What to do
Return copies of the lines below that mention "Adhesive".

Stored data
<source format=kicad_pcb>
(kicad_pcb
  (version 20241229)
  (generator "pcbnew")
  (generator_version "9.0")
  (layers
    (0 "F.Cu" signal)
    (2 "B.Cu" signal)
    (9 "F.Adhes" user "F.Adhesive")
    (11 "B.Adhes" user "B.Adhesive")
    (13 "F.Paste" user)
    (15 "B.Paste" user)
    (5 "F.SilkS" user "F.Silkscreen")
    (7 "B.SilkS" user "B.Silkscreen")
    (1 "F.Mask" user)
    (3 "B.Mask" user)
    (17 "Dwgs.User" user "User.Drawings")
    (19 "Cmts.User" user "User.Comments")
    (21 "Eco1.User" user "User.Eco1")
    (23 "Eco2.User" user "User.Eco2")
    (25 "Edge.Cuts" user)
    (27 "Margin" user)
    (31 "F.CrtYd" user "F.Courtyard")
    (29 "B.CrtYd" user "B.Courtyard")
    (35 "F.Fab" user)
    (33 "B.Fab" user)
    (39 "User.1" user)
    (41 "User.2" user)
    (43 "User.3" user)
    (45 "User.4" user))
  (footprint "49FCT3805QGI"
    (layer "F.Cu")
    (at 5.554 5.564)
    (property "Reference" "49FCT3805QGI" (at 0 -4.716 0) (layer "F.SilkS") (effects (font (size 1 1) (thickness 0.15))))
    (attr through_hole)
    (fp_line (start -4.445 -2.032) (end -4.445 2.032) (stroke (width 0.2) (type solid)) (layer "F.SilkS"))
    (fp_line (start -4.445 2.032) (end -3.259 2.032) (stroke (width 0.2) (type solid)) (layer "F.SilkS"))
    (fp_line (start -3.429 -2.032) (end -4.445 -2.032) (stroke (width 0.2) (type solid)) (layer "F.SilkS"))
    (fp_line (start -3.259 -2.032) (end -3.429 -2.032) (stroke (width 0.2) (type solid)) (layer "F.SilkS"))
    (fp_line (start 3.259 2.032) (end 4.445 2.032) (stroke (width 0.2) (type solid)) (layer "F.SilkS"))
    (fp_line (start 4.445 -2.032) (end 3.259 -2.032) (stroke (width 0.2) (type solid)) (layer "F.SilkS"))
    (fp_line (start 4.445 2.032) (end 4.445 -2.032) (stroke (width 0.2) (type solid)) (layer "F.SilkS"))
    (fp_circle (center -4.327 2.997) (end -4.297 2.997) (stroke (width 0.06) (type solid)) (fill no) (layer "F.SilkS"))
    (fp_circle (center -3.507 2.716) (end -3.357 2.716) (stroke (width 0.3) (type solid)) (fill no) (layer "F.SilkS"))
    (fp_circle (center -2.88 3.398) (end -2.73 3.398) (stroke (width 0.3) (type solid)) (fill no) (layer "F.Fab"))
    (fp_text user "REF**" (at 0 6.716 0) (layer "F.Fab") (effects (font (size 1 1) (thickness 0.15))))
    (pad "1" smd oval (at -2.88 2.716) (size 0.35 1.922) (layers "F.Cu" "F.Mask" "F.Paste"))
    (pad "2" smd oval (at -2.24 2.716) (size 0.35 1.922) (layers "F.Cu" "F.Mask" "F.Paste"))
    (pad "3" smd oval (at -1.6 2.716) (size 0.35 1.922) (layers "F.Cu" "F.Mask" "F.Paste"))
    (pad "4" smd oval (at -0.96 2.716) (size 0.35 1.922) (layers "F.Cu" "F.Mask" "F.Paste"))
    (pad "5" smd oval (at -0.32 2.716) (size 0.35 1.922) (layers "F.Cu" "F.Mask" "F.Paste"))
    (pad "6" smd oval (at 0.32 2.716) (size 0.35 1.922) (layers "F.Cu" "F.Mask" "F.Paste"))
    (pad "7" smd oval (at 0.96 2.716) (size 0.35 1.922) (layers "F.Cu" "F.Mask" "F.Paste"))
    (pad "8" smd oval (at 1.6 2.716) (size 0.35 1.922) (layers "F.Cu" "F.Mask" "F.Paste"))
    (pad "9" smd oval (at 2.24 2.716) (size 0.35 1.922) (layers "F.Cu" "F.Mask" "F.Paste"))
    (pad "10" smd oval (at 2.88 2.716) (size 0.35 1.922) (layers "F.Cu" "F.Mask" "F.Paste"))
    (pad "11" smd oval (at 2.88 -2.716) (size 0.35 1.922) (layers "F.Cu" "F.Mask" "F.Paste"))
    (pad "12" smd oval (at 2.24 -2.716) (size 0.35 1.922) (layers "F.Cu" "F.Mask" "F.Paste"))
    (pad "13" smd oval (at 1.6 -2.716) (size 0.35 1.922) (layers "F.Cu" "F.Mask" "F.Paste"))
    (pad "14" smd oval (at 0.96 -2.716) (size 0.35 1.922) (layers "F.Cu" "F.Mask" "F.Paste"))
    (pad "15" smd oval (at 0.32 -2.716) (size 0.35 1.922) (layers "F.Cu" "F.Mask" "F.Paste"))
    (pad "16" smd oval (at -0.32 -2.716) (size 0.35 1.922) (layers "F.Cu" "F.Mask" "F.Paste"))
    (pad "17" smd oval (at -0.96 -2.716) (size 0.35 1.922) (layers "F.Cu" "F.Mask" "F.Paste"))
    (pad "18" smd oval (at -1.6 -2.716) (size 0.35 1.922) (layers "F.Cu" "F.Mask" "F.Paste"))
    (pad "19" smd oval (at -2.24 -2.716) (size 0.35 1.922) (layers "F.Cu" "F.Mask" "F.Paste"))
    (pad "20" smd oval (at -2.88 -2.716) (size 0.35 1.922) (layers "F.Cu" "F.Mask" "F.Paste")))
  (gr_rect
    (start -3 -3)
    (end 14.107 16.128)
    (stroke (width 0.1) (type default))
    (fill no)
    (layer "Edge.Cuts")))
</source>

Output below
    (9 "F.Adhes" user "F.Adhesive")
    (11 "B.Adhes" user "B.Adhesive")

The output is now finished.